Par ailleurs, il est crucial que les enseignants sachent repérer certains usages des doigts qui n’attestent pas d’une quelconque connaissance numérique. Il est, par exemple, fréquent qu’un jeune enfant à qui l’on demande son âge, lève simultanément le pouce, l’index et le majeur en disant : « J’ai trois ans, comme ça. » Mais le même enfant à qui l’on montre trois autres doigts (l’index, le majeur et l’annulaire, par exemple) se révèle souvent incapable de dire combien il y en a. C’est d’autant plus surprenant que, de manière générale, les tâches de production (produire une collection de 3 doigts) sont moins bien réussies que les tâches de reconnaissance (reconnaître une collection de 3 doigts). L’explication d’un tel phénomène est simple. Le jour de son anniversaire, les parents de cet enfant lui ont dit qu’il avait trois ans et ils ont vraisemblablement essayé de lui expliquer ce que signifie « avoir trois ans ». Mais comment faire ? Comment expliquer à un enfant de cet âge ce qu’est « un an » ? Pour expliquer ce que sont « trois assiettes », par exemple, le plus simple est évidemment d’entamer un dialogue avec l’enfant en présence de trois assiettes. Mais c’est impossible avec l’unité « an ». En désespoir de cause, certains parents montrent trois doigts à leur enfant en lui disant : « Tu as trois ans ; comme ça » et c’est évidemment cette configuration de doigts que l’enfant reproduit par la suite, alors qu’il n’en comprend pas la signification. La plupart du temps, donc, l’enfant qui montre 3 doigts, toujours les mêmes, en disant qu’il a trois ans, n’a certes pas compris la notion d’âge, mais n’a pas compris non plus le nombre 3. Son usage du mot « trois » est trompeur : pour lui, ce mot ne signifie pas « un, un, et encore un » mais « je montre le pouce, l’index et le majeur quand on me demande mon âge ».

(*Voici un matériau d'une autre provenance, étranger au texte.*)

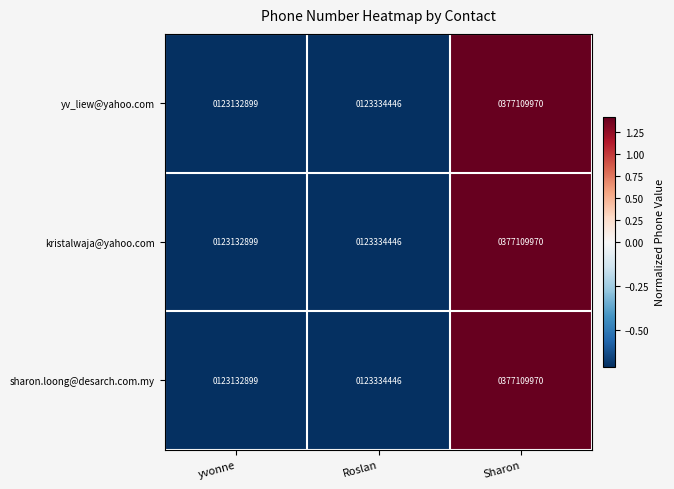

How many categories are shown in the chart?

3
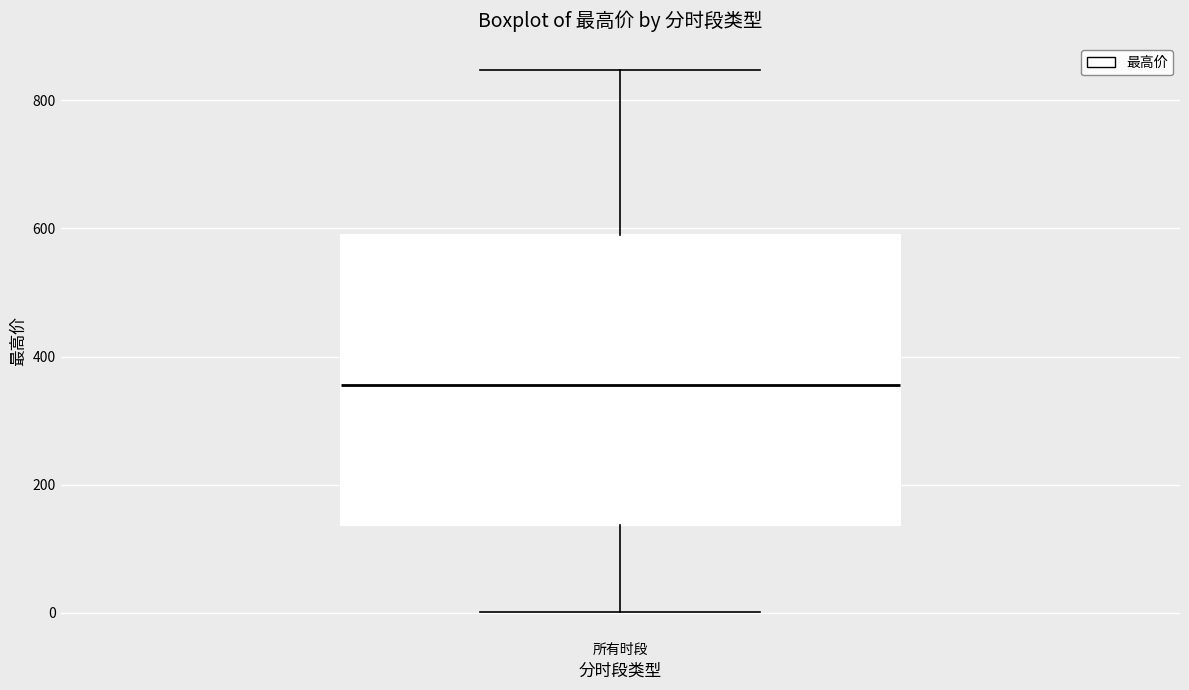

Where is the upper edge of the box for 所有时段 on the y-axis? The values are not printed on the chart, so give them approximately, as read against the axis.

580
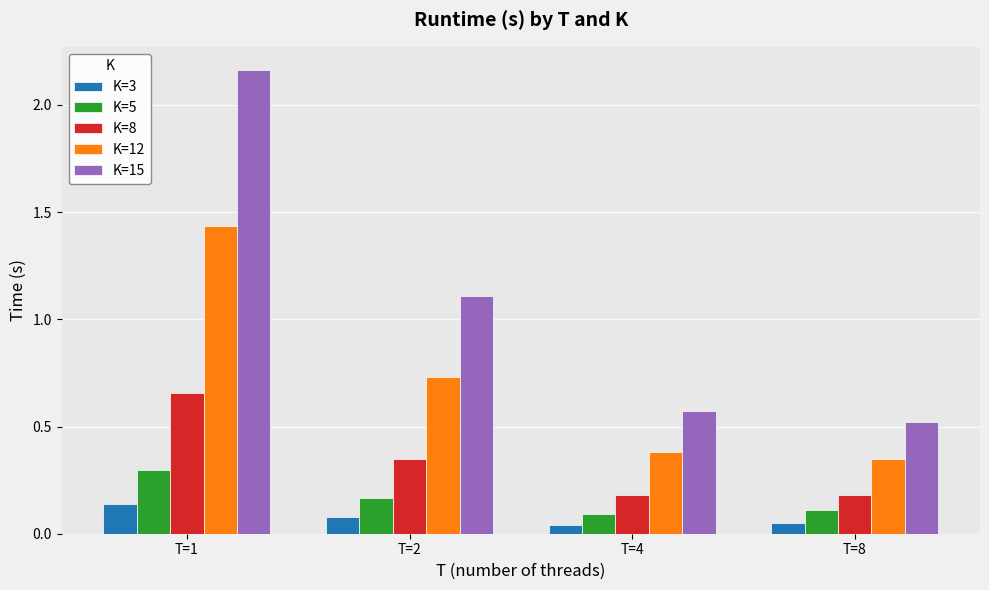

At which category is the sum across all series the highest?

T=1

Il faut, à l’école maternelle, favoriser l’usage d’authentiques collections-témoins de doigts. Ces collections sont authentiques si, pour l’enfant, elles témoignent du nombre par leur taille et non par leur configuration (trois est aussi bien représenté par l’index, le majeur et l’annulaire que par le pouce, l’index et le majeur parce que chaque doigt vaut « un »). Il est malheureux que les mises en garde de Jean Piaget contre les pièges de la figuration semblent si souvent oubliées aujourd’hui.

 

5. Faut-il regretter l’époque où Jean Piaget était la référence théorique incontournable concernant les apprentissages logico-mathématiques ?

Non, évidemment : Piaget pensait que la construction du nombre dépend de manière essentielle de celle, plus générale, de la logique et cette position n’est plus tenable aujourd’hui. Cependant, Piaget avait raison lorsqu’il soutenait que, pour l’essentiel, le nombre trouve ses racines dans la construction par l’enfant de convictions qui lui permettent d’anticiper le résultat de ses actions. Les enfants doivent, par exemple, construire la conviction que s’ils forment une collection en réunissant « trois et encore un » et une autre collection en réunissant « deux et encore deux », ces deux collections auront la même taille. L’enfant qui a construit une telle conviction n’a plus besoin de mettre ces deux collections en correspondance terme à terme parce qu’il est sûr que la correspondance sera exacte.

Si l’on veut comprendre la façon dont les enfants progressent dans leurs apprentissages numériques, mieux vaut se référer à Piaget qu’à une chercheuse comme Rochel Gelman qui pense que le nombre trouve ses racines dans la connaissance de « principes innés du comptage ». La compréhension des nombres dépend de l’appropriation par l’enfant de leurs décompositions et, notamment, du fait que chaque nombre s’obtient à partir du précédent en lui ajoutant une unité. Le comptage n’est pas le meilleur contexte pour comprendre cela de manière précoce, alors que c’est précisément ce type de propriété que les élèves en difficulté tardent à comprendre.